1. Environmental soundscapes are increasingly being used as descriptors of ecosystem health and vocal animal biodiversity. Soundscape data can quickly become very expensive and difficult to manage, so data compression or temporal down-sampling are sometimes employed to reduce data storage and transmission costs. These parameters vary widely between experiments, with the consequences of this variation remaining mostly unknown. 2. We analyse field recordings from North-Eastern Borneo across a gradient of historical land-use. We quantify the impact of experimental parameters (mp3 compression, recording length and temporal subsetting) on soundscape descriptors (Analytical Indices and a convolutional neural net derived AudioSet Fingerprint). Both descriptor types were tested for their robustness to parameter alteration and their usability in a landscape classification task. 3. We find that compression and frame size both drive considerable variation in calculated index values.
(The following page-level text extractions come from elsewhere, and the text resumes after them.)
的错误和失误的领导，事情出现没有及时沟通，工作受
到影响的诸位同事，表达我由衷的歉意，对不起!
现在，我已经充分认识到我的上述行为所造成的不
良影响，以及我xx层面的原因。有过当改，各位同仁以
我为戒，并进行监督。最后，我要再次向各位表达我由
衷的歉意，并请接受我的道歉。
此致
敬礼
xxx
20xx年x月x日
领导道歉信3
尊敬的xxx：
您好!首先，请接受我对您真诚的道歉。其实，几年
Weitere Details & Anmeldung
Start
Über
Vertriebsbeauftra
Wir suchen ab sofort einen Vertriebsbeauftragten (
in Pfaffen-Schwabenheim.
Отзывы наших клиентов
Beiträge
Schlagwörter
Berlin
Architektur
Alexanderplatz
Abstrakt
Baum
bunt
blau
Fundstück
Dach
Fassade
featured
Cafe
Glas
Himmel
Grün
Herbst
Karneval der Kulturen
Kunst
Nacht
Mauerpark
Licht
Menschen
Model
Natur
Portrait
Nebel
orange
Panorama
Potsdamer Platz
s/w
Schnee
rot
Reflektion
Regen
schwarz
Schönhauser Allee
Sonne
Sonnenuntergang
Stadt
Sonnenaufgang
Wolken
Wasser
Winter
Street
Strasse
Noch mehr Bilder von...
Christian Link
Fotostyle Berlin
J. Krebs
However, we find that the effects of this varaiation and temporal subsetting on the performance of classification models is minor: performance is much more strongly determined by acoustic index choice, with Audioset fingerprinting offering substantial (12-16%) increases in all of classifier accuracy, precision and recall. 4. We advise using the AudioSet Fingerprint in soundscape analysis, demonstrating its superior and consistent performance even on small pools of data. If data storage is a bottleneck to a study, we recommend Variable Bit Rate encoded compression (quality=0, 23% file size) to reduce file size without affecting most Analytical Index values. The AudioSet Fingerprint can be confidently compressed further to a Constant Bit Rate encoding of 64kb/s (8% file size) without any detectable effect. These recommendations balance the efficient use of restricted data storage against the comparability of results between different studies.